Mit seinen Cartoons ist Gerhard Haderer ein Chronist des politischen Weltgeschehens, daneben nimmt er den Selfie-Wahn von uns allen oder Fußballer-Frisuren aufs Korn. Das Museum Wilhelm Busch präsentiert den Großmeister der Satire in einer umfassenden Ausstellung.

Von Christina Sticht, dpa 31.03.2017, 14:05
Der Karikaturist Gerhard Haderer am «Wandertag». Foto: Holger Hollemann
Der Karikaturist Gerhard Haderer am «Wandertag». Foto: Holger Hollemann dpa

Hannover (dpa) - Donald Trump zeigt mit verkniffen-überheblicher Miene seine Goldmedaille. Der US-Präsident mit wehendem Blondhaar steht bis zu den Schultern im Wasser vor zwei anderen blonden Populisten - Geert Wilders und Boris Johnson.

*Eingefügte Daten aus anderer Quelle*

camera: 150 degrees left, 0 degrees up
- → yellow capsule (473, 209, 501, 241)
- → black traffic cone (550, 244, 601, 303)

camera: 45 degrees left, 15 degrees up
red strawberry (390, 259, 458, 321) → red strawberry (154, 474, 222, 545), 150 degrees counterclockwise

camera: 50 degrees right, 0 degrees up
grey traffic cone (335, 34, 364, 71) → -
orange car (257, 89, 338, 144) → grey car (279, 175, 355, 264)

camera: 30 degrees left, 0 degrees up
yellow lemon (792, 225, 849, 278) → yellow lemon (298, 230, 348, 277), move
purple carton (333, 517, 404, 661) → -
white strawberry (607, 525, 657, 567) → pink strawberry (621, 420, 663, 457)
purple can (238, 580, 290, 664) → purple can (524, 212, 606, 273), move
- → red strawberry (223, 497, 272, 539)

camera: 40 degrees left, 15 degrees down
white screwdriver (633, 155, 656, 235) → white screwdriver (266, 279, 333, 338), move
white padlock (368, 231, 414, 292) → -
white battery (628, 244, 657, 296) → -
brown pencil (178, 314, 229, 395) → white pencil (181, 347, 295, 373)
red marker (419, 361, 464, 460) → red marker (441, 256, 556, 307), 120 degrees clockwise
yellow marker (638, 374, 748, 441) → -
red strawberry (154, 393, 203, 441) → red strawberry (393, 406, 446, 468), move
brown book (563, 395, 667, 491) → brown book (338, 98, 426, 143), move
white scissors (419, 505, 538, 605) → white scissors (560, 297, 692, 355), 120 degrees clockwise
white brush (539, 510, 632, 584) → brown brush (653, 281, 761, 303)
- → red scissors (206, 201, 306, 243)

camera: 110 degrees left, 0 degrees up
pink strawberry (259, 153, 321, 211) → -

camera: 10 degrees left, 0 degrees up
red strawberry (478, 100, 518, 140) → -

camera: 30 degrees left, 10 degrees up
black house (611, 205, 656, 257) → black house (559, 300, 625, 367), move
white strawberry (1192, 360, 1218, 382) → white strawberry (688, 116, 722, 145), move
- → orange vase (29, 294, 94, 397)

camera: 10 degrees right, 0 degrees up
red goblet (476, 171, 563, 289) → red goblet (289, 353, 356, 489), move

"Sommerfrisuren-Contest 2016: Die USA siegen knapp vor Holland und Großbritannien" lautet der Text zu dem Cartoon. Das Bild der drei männlichen Nixen schmückt das Plakat zur Ausstellung "Gerhard Haderer. Think Big!", die von diesem Samstag an im Museum Wilhelm Busch in Hannover zu sehen ist. Neben seinen Arbeiten für das Magazin "Stern" präsentiert das Haus erstmals in Deutschland die neuen großformatigen Ölgemälde des 65-jährigen Österreichers, der zu den wichtigsten Karikaturisten im deutschsprachigen Raum zählt.

"Ich zeichne aus Notwehr gegen den Wahnsinn, der uns umgibt", sagt Haderer, ein nachdenklicher Mann mit kinnlangem Haar und trockenem Humor. Vor mehr als 30 Jahren vollzog er den radikalen Schnitt vom erfolgreichen Werbegrafiker zum satirischen Zeichner. Ende 2016 beendete er nach 25 Jahren die Zusammenarbeit mit dem "Stern", um sich in seiner Heimat Linz ganz seiner "Schule des Ungehorsams" zu widmen - einem Denklabor zur Förderung der Demokratie.

Im ersten Raum der bis zum 9. Juli laufenden Ausstellung wird Haderer als politischer Chronist vorgestellt: Kanzlerin Merkel etwa tanzt als Marionette einer "türkischen Humorkanone" an Fäden. Der Puppenspieler sieht aus wie Präsident Erdogan. Haderer bannt die internationale Finanzkrise genauso in Bilder wie die Rettung Griechenlands. Er ist ein begnadeter Zeichner. Seine mit Acryltusche kolorierten Cartoons wirken fotorealistisch, sind aber nicht am Computer nachbearbeitet, wie der Künstler betont.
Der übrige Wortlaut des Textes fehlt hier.